Grin I hope they're back soon!

OP posts:
willowisp · 04/05/2014 17:16

My 10 yr old dd can cut chicken with a knife & fork, with no problems & she's left handed.

I think it's a power struggle here. Stick to your guns & take the iPad away while you're at it Wink

Serendipity30 · 04/05/2014 19:32

She is being having in an unacceptable manner, she is 10 not 3 and people making excuses for this type of behavior amaze me.

rabbitrisen · 04/05/2014 20:11

Oh I see, riverboat1. Interesting. You may have a point.

Though on this occasion, the op herself volunteered the family dynamics. She didnt need to have done that if she hadnt wanted to. I was a bit surprised she did tbh. It isnt necessarily relevant, as you say.

Hullygully · 04/05/2014 20:19

I don't think that riverboat, I think it is the situation that causes the issues, not the personalities per se.

LtEveDallas · 04/05/2014 20:20

Christ. I should have kept off this thread - I've cursed myself.

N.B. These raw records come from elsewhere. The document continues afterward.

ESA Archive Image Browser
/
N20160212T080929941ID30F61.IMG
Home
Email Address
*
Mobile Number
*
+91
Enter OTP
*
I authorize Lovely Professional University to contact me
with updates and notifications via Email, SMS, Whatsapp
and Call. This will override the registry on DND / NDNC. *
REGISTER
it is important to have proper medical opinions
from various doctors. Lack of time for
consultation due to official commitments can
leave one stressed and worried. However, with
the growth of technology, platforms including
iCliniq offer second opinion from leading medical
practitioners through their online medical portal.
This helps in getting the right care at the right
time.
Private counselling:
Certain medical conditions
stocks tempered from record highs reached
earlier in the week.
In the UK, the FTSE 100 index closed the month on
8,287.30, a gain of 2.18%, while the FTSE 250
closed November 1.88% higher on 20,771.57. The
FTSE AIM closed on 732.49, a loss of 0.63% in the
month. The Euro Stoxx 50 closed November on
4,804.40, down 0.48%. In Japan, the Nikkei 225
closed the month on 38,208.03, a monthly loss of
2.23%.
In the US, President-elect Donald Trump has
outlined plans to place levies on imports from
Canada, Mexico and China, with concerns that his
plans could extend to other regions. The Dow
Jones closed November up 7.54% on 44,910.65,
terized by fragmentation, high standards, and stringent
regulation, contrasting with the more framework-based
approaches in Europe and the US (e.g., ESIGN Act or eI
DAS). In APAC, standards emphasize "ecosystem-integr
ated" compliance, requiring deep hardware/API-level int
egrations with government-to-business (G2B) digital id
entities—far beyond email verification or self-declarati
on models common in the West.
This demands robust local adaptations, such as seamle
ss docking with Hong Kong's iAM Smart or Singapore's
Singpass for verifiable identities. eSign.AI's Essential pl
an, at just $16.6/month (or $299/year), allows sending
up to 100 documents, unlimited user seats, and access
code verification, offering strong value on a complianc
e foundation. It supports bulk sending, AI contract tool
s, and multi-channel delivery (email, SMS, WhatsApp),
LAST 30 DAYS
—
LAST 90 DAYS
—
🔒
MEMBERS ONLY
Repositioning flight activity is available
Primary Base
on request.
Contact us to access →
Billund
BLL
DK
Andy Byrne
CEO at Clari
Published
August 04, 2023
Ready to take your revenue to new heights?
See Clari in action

DD has just been sent to bed (without pudding natch) after kicking off because she no longer wants the 'day bed' she's been asking for (for bloody weeks) and instead wants the storage bed that she wouldn't look at in Ikea today, so we didn't measure, or price up, or check mattresses etc.

Bloody hell. Spoilt little madam.
Think I need a beer.

Hullygully · 04/05/2014 20:21

AllDirections - how old is she? How do you start the conversation? What form does her refusal take?

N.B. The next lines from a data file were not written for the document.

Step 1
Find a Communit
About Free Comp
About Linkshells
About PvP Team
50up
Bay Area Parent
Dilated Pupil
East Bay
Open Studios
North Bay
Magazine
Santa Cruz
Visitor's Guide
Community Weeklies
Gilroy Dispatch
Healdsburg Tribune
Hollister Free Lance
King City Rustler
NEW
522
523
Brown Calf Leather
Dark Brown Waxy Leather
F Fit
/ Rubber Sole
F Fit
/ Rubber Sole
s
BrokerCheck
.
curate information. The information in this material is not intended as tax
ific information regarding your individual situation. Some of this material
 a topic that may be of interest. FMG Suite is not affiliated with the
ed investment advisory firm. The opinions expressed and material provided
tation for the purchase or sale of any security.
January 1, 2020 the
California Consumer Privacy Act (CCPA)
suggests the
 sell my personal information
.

RabbitSaysWoof · 04/05/2014 20:29

It wont be about the bed Dallas it'll be something much deeper than that, there's no such thing as a typical strop from a dc on here.

candycoatedwaterdrops · 04/05/2014 20:29

Competitive 'who can be the most relaxed parent' happens a lot on MN:

"I don't mind if my young children sometimes eat with their fingers."

"Yeah, well I don't mind if my teenager children want to eat their dinner off the floor."

"Mine just grab a handful of whatever from the fridge whenever they fancy. We don't even own cutlery."